Alternativ Wohnen - Innovativ Denken - Kreativ Leben

Mitglied werden

Bevor wir ein neues Mitglied in die Genossenschaft aufnehmen, wollen wir uns so gut wie möglich kennenlernen. Wir wollen gegenseitig prüfen, ob wir zusammen leben und wohnen können und wollen, so wie es unser Haus zulässt. Wichtig ist es, ehrlich miteinander zu sein. Unser Ziel ist ein dauerhaftes und gutes Miteinander. Niemand kann versprechen, dass es so sein wird und jeder kann und darf auch in Frieden wieder ausziehen. Auch die finanziellen Bindungen können wieder aufgelöst werden.

Gemeinschaft entwickelt sich und wird entstehen. Wir wollen uns gegenseitig die Zeit geben, uns kennen und wenn möglich, auch schätzen zu lernen.

Wir haben zusammengestellt was aus unserer Sicht wichtig ist, damit alle Beteiligten gute Voraussetzungen haben, eine Entscheidung zu treffen.


1. Schritt - Wohnort und Umgebung (das Außen) kennenlernen
Der erste Aufenthalt von mindestens drei Tagen dient dazu, das Haus, die Umgebung und die Rhön zu erkunden. Ebenso kann man die Rotmilane, die hier schon wohnen, kennenlernen. Oft reichen zu Beginn schon ein Tag oder ein paar Stunden, um zu sehen, ob das Grundrauschen stimmig ist.

Als Besucher kann jeder die Berge und Täler erwandern sowie die Umgebung erkunden. Wir halten uns zurück und wollen, dass Du den Ort und die Umgebung selbständig erlebst und erspürst.  

BITTE UNBEDINGT BEACHTEN: Beim ersten Besuch ist Selbstverpflegung üblich. Für Lebensmittel und Getränke steht in jedem Zimmer ein Kühlschrank zur Verfügung.

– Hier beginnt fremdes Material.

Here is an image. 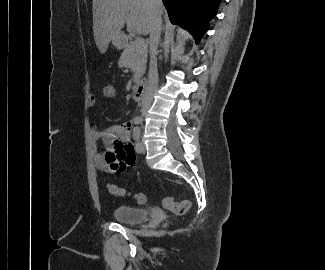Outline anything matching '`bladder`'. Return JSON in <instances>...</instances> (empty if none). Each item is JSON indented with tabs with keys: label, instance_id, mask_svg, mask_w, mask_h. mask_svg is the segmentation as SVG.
Listing matches in <instances>:
<instances>
[{
	"label": "bladder",
	"instance_id": "obj_1",
	"mask_svg": "<svg viewBox=\"0 0 325 270\" xmlns=\"http://www.w3.org/2000/svg\"><path fill=\"white\" fill-rule=\"evenodd\" d=\"M150 216V212L144 208L119 204L112 212L115 221L126 225H139L145 222Z\"/></svg>",
	"mask_w": 325,
	"mask_h": 270
}]
</instances>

2. Schritt - Die Gemeinschaft (das Innen) kennenlernen
Beim zweiten Aufenthalt kann man die Bewohner und Abläufe der Gemeinschaft kennenlernen und sich beteiligen. Anfallende Gemeinschaftsarbeiten und die Durchführung werden besprochen. Hier entscheiden wir gemeinsam, ob es einen gezielten Arbeitseinsatz gibt und in welchem Bereich wir Unterstützung brauchen.

Wir besprechen, ob, wann und was wir zusammen kochen und essen. Vielleicht entscheiden wir uns auch für einen gemeinsamen Ausflug, eine Wanderung, eine Besichtigung oder ähnliches. Wir setzen uns zusammen und reden miteinander über unsere Wünsche, Möglichkeiten und Grenzen.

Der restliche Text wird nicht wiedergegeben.